Question

I have done this problem many times and it is still wrong. I know where it's wrong, at least, but do not know the answer. I look here for some different guidance from what I have been getting, hoping it will help.

( x^(2/3) / 4y(-2) ) ^(1/2)

x^(2/3)(1/2) = x^(2/6) = x^(1/3)

4^(1/2) = 2

And this is allegedly where I am making a mistake:

y^-2 * 1/2 = y^(-2/2) = y^-1 = 1/y

So for my final answer I have

x^(1/3)
-------
2/y

But this is wrong, I guess. Any help is appreciated!

Answer 1

Is it 4(y)^-2 or (4y)^-2

Answer 2

Neither. There were no brackets or grouping symbols in the denominator. It was (is) literally:

(4y^-2)^1/2

Answer 3

Should I ask this question in a different section? It is pre-algebra as I understand it.

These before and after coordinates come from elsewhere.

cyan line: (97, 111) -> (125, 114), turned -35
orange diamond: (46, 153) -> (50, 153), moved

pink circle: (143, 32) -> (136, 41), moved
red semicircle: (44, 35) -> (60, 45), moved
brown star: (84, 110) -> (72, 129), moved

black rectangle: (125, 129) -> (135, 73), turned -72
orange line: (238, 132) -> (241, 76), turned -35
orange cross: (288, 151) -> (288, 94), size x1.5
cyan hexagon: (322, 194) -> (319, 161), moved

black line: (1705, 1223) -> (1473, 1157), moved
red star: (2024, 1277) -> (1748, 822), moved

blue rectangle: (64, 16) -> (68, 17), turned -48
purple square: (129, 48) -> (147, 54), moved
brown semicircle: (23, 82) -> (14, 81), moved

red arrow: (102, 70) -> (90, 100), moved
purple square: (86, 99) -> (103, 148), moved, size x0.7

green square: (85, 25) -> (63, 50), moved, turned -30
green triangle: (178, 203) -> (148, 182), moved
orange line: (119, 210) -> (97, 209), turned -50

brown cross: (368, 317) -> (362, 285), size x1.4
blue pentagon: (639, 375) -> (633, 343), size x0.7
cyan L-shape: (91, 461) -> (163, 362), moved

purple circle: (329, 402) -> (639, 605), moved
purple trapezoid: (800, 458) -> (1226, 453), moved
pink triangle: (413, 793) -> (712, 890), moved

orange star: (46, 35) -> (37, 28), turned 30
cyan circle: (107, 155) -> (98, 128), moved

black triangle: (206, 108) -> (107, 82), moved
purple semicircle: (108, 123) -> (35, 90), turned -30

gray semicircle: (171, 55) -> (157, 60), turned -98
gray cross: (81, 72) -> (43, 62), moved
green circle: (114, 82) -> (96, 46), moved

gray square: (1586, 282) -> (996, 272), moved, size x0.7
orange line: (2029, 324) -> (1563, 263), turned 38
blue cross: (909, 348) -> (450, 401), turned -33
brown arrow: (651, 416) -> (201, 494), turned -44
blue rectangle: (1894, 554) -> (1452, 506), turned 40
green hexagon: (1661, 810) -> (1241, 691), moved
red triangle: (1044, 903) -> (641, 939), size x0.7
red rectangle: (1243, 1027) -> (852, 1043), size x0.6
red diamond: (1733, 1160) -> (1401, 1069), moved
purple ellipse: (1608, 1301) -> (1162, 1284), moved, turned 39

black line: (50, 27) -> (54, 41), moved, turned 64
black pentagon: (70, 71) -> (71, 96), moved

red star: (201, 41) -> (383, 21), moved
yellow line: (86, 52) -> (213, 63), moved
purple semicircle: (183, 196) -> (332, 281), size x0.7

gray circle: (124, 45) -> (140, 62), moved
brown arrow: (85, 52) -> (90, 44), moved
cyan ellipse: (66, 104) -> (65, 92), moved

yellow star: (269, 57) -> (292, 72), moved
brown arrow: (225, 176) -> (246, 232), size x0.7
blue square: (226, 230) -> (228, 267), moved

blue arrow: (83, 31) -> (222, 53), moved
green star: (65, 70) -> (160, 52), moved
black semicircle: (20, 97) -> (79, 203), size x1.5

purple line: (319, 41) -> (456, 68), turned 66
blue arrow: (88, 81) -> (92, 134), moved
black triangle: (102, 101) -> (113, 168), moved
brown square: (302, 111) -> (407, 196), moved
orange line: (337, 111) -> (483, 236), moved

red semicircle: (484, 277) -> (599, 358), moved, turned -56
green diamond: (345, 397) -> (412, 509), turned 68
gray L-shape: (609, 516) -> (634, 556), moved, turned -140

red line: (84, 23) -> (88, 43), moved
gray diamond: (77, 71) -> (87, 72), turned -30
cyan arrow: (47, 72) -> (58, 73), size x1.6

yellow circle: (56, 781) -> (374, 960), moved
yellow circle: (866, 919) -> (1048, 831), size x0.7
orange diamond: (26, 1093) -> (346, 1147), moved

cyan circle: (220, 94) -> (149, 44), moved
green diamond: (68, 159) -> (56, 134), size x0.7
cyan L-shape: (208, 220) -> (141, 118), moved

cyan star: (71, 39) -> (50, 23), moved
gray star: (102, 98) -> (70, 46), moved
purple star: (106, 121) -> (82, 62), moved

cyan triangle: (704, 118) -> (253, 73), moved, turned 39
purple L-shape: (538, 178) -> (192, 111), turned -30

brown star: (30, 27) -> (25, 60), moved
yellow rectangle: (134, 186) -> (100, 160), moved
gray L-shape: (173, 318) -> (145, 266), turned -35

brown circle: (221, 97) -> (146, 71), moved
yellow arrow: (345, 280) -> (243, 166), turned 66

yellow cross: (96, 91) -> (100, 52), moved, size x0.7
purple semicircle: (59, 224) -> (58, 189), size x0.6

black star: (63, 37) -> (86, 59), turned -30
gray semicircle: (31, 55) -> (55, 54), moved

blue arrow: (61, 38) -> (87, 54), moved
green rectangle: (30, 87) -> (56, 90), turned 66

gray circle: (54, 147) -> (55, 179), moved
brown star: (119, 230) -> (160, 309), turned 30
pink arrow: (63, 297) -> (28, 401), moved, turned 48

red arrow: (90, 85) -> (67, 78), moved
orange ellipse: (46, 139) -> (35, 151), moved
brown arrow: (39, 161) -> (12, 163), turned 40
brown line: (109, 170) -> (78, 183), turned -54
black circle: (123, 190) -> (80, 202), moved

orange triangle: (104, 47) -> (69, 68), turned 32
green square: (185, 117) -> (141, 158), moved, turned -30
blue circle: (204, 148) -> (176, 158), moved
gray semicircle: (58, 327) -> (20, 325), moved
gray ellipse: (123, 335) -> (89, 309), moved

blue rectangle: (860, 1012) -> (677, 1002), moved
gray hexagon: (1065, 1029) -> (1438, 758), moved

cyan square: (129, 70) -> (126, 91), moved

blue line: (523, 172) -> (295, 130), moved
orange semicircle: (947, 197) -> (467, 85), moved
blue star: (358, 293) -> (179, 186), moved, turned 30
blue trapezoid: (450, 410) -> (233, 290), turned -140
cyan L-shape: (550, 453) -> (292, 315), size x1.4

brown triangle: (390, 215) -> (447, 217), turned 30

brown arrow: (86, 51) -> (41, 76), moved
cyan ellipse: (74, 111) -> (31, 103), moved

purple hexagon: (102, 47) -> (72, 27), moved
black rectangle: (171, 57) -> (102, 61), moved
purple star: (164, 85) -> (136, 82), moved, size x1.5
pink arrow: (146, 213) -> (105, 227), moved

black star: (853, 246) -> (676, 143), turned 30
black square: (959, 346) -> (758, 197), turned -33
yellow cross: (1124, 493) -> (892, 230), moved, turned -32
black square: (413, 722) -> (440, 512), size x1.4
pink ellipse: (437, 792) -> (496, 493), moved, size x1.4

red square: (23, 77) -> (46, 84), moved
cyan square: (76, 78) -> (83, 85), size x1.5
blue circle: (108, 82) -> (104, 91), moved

Should it be in an even lower section?

Answer 4

You are not really wrong, but you have not simplified your result.

you got
\[ \frac{x^\frac{1}{3}}{\frac{2}{y}}\]

fractions with fractions as their top or bottom are ugly.
if you multiply top and bottom by y/2 you get
\[ \frac{x^\frac{1}{3} \cdot \frac{y}{2}}{\frac{2}{y}\cdot \frac{y}{2}}
= x^\frac{1}{3} \cdot \frac{y}{2}
=\frac{x^\frac{1}{3}y}{2}
\]